Collected data
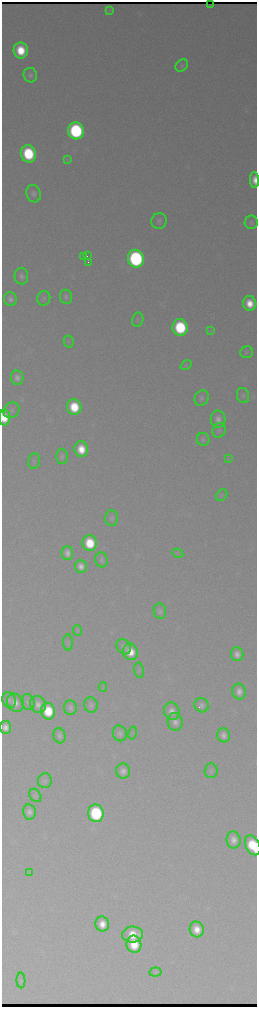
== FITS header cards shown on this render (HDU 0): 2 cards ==
NAXIS1  =                  510 / length of data axis 1
NAXIS2  =                 2010 / length of data axis 2

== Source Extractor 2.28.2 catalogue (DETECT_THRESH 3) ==
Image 510 x 2010 px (HDU 0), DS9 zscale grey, zoomed out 1/2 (1 PNG px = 2 x 2 image px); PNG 259 x 1009 px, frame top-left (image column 2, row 2010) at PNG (2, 2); each listed source drawn as its Kron ellipse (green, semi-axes under 4 px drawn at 4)
Background 3180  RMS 37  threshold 112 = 3 sigma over >= 5 px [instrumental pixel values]
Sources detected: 90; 4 cannot appear on this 1/2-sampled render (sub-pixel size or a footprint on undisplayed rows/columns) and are neither listed nor drawn; the other 86 listed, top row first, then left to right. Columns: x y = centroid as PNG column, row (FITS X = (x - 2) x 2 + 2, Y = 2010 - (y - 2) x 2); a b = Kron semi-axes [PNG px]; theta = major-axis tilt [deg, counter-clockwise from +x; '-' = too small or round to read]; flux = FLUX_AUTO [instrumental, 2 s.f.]
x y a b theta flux
210 5 2 1 - 2.8e+03
109 10 4 2 - 7.1e+03
21 50 8 7 - 3.0e+05
182 65 7 5 38 1.8e+04
30 75 7 6 - 3.1e+04
76 131 8 8 - 1.7e+06
28 154 9 7 -76 7.4e+05
67 160 3 3 - 8.4e+03
255 180 8 4 -88 9.7e+04
34 194 9 7 -71 4.1e+04
159 221 8 7 - 2.6e+04
251 222 7 6 - 1.9e+04
87 256 4 2 - 1.9e+04
84 257 3 1 - 3.2e+03
136 259 9 8 - 2.2e+06
89 262 2 1 - 6.1e+04
21 276 8 7 - 3.5e+04
66 297 7 6 - 2.6e+04
44 298 7 6 - 1.9e+04
10 299 7 6 - 3.5e+04
250 303 7 6 - 1.7e+05
138 320 7 5 77 1.7e+04
180 327 8 7 - 8.8e+05
211 331 4 2 - 7.1e+03
69 342 6 5 - 1.4e+04
247 352 6 6 - 1.6e+04
186 365 6 3 36 1.0e+04
17 378 7 6 - 4.5e+04
243 396 8 6 -73 2.0e+04
202 398 8 6 61 2.5e+04
74 407 8 7 - 3.6e+05
12 410 8 7 - 3.0e+04
5 418 8 5 -88 1.6e+05
218 419 8 7 - 5.4e+04
219 430 7 6 - 2.0e+04
203 439 6 6 - 2.3e+04
81 449 8 7 - 2.0e+05
62 456 7 6 - 2.7e+04
228 458 4 2 - 5.2e+03
34 461 7 5 79 2.3e+04
222 495 6 5 - 1.5e+04
112 518 8 6 88 2.6e+04
90 543 8 7 - 3.7e+05
67 553 7 6 - 5.9e+04
178 553 6 4 -27 1.2e+04
101 560 7 6 - 2.8e+04
81 566 6 6 - 6.8e+04
160 611 8 6 -80 3.1e+04
78 631 5 4 - 1.3e+04
68 642 8 5 -87 1.6e+04
124 647 8 6 -53 3.5e+04
130 652 8 7 - 1.8e+05
237 654 7 6 - 6.2e+04
139 670 8 5 -81 1.5e+04
103 687 5 2 - 8.3e+03
239 692 8 6 -76 6.5e+04
9 700 8 6 -66 2.7e+04
28 702 8 6 -70 2.4e+04
15 703 9 8 - 7.5e+04
38 705 9 7 -67 6.0e+04
91 705 8 6 -72 2.9e+04
202 705 7 7 - 3.2e+04
70 707 7 6 - 3.0e+04
48 711 8 7 - 3.7e+05
172 711 9 7 -74 7.3e+04
175 722 9 7 -84 6.2e+04
5 727 6 5 - 3.1e+04
120 733 8 7 - 3.4e+04
133 733 6 4 78 1.3e+04
224 735 7 6 - 5.0e+04
59 736 8 6 -75 3.1e+04
123 771 7 7 - 5.2e+04
211 771 7 6 - 2.0e+04
45 781 7 7 - 2.2e+04
35 795 7 5 -52 1.7e+04
29 812 7 6 - 4.7e+04
96 813 9 7 -82 1.0e+06
233 840 8 7 - 7.3e+04
253 845 10 7 -63 4.9e+05
29 872 4 2 - 7.2e+03
102 924 7 7 - 1.2e+05
197 929 8 7 - 1.3e+05
132 935 10 8 1 2.1e+05
134 944 9 7 -79 2.7e+05
155 972 6 4 6 1.4e+04
21 980 8 4 -88 1.6e+04
At the frame edge (FLAGS 8, measured only in part): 2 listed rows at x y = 255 180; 253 845
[4 sub-pixel or undisplayed-footprint detections neither listed nor drawn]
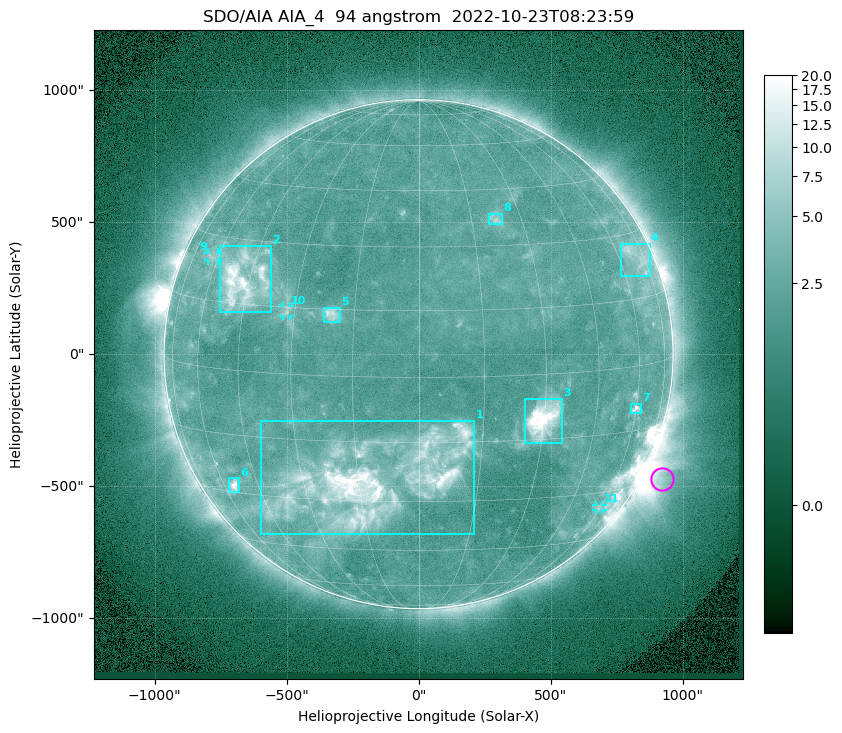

SET EXERCISE — Could you reproduce every row above word for word, leaving the pictures out of your answer?

COMPLETED TASK —
== FITS header cards shown on this render (HDU 0): 2 cards ==
NAXIS1  =                  510 / length of data axis 1
NAXIS2  =                 2010 / length of data axis 2

== Source Extractor 2.28.2 catalogue (DETECT_THRESH 3) ==
Image 510 x 2010 px (HDU 0), DS9 zscale grey, zoomed out 1/2 (1 PNG px = 2 x 2 image px); PNG 259 x 1009 px, frame top-left (image column 2, row 2010) at PNG (2, 2); each listed source drawn as its Kron ellipse (green, semi-axes under 4 px drawn at 4)
Background 3180  RMS 37  threshold 112 = 3 sigma over >= 5 px [instrumental pixel values]
Sources detected: 90; 4 cannot appear on this 1/2-sampled render (sub-pixel size or a footprint on undisplayed rows/columns) and are neither listed nor drawn; the other 86 listed, top row first, then left to right. Columns: x y = centroid as PNG column, row (FITS X = (x - 2) x 2 + 2, Y = 2010 - (y - 2) x 2); a b = Kron semi-axes [PNG px]; theta = major-axis tilt [deg, counter-clockwise from +x; '-' = too small or round to read]; flux = FLUX_AUTO [instrumental, 2 s.f.]
x y a b theta flux
210 5 2 1 - 2.8e+03
109 10 4 2 - 7.1e+03
21 50 8 7 - 3.0e+05
182 65 7 5 38 1.8e+04
30 75 7 6 - 3.1e+04
76 131 8 8 - 1.7e+06
28 154 9 7 -76 7.4e+05
67 160 3 3 - 8.4e+03
255 180 8 4 -88 9.7e+04
34 194 9 7 -71 4.1e+04
159 221 8 7 - 2.6e+04
251 222 7 6 - 1.9e+04
87 256 4 2 - 1.9e+04
84 257 3 1 - 3.2e+03
136 259 9 8 - 2.2e+06
89 262 2 1 - 6.1e+04
21 276 8 7 - 3.5e+04
66 297 7 6 - 2.6e+04
44 298 7 6 - 1.9e+04
10 299 7 6 - 3.5e+04
250 303 7 6 - 1.7e+05
138 320 7 5 77 1.7e+04
180 327 8 7 - 8.8e+05
211 331 4 2 - 7.1e+03
69 342 6 5 - 1.4e+04
247 352 6 6 - 1.6e+04
186 365 6 3 36 1.0e+04
17 378 7 6 - 4.5e+04
243 396 8 6 -73 2.0e+04
202 398 8 6 61 2.5e+04
74 407 8 7 - 3.6e+05
12 410 8 7 - 3.0e+04
5 418 8 5 -88 1.6e+05
218 419 8 7 - 5.4e+04
219 430 7 6 - 2.0e+04
203 439 6 6 - 2.3e+04
81 449 8 7 - 2.0e+05
62 456 7 6 - 2.7e+04
228 458 4 2 - 5.2e+03
34 461 7 5 79 2.3e+04
222 495 6 5 - 1.5e+04
112 518 8 6 88 2.6e+04
90 543 8 7 - 3.7e+05
67 553 7 6 - 5.9e+04
178 553 6 4 -27 1.2e+04
101 560 7 6 - 2.8e+04
81 566 6 6 - 6.8e+04
160 611 8 6 -80 3.1e+04
78 631 5 4 - 1.3e+04
68 642 8 5 -87 1.6e+04
124 647 8 6 -53 3.5e+04
130 652 8 7 - 1.8e+05
237 654 7 6 - 6.2e+04
139 670 8 5 -81 1.5e+04
103 687 5 2 - 8.3e+03
239 692 8 6 -76 6.5e+04
9 700 8 6 -66 2.7e+04
28 702 8 6 -70 2.4e+04
15 703 9 8 - 7.5e+04
38 705 9 7 -67 6.0e+04
91 705 8 6 -72 2.9e+04
202 705 7 7 - 3.2e+04
70 707 7 6 - 3.0e+04
48 711 8 7 - 3.7e+05
172 711 9 7 -74 7.3e+04
175 722 9 7 -84 6.2e+04
5 727 6 5 - 3.1e+04
120 733 8 7 - 3.4e+04
133 733 6 4 78 1.3e+04
224 735 7 6 - 5.0e+04
59 736 8 6 -75 3.1e+04
123 771 7 7 - 5.2e+04
211 771 7 6 - 2.0e+04
45 781 7 7 - 2.2e+04
35 795 7 5 -52 1.7e+04
29 812 7 6 - 4.7e+04
96 813 9 7 -82 1.0e+06
233 840 8 7 - 7.3e+04
253 845 10 7 -63 4.9e+05
29 872 4 2 - 7.2e+03
102 924 7 7 - 1.2e+05
197 929 8 7 - 1.3e+05
132 935 10 8 1 2.1e+05
134 944 9 7 -79 2.7e+05
155 972 6 4 6 1.4e+04
21 980 8 4 -88 1.6e+04
At the frame edge (FLAGS 8, measured only in part): 2 listed rows at x y = 255 180; 253 845
[4 sub-pixel or undisplayed-footprint detections neither listed nor drawn]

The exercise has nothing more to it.